Another silence. Then: “I certainly didn’t know my brother was capable of quoting Shakespeare,” His Grace drawled.

Of course, Cedric had been quoting poetry. How stupid of her not to have recognized it. The English were forever trotting out a line or two of the Bard and then waiting for her to applaud. She was getting sick of the man’s name.

“‘Shall I compare thee to a summer’s day?’” the duke recited in a flat monotone. “‘Thou art more lovely and more temperate.’”

His intonation made it clear that he found her neither lovely nor temperate, whatever that meant.

“Cedric’s poetic nature makes it easy to understand why I fell in love with him so quickly!” The sentence came out in a chirping voice that didn’t sound in the least believable.

“‘Cedric’?” His Grace repeated.

“We are not so ceremonious in America,” she said, defending her informality. “Indeed, as we will soon be family, you may address me as Merry, if you wish. Not Mary, as in Mary, Queen of Scots,” she added, “but Merry, as in Merry Christmas. My mother was a rebel.”

He gave her a questioning look.

“She was English, and Christmas was not well regarded in Boston when she first arrived,” Merry explained. “Observing an English holiday was considered rather inflammatory at that time. I never knew my mother, but my father told me that she wanted me to have a name that reminded her of home.”

“I gather she would have approved of you marrying an Englishman.”

Merry nodded. “I think so. It was one of the reasons that I—that I came here.

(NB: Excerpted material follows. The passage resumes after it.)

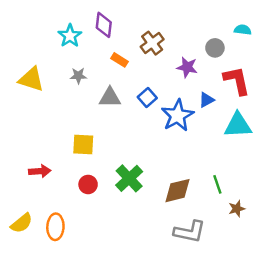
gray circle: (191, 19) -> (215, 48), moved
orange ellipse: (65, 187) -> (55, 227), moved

Besides the reason I told you about, I mean.”

The duke had forgotten that the glass he held was actually hers, because before she could warn him, he took a swallow, then sputtered. “Bloody hell, what is this?”

“Canary wine,” Merry said hastily. “But I hadn’t yet tasted it, Your Grace. You may drink the rest.”

He put the glass down on the table. “You were telling me that you fell in love with my brother after he quoted some lines from Shakespeare.”

“I must confess that I didn’t recognize the quotation. I
could never bring myself to read poetry, let alone memorize it.”

“Shakespeare wrote that poem for a young man,” His Grace observed.

Merry wasn’t sure what to make of that. “My governess despaired of me,” she said, trying to lighten the atmosphere. “I can’t make poetry stick in my head. I managed to memorize only a line or two, and those badly.”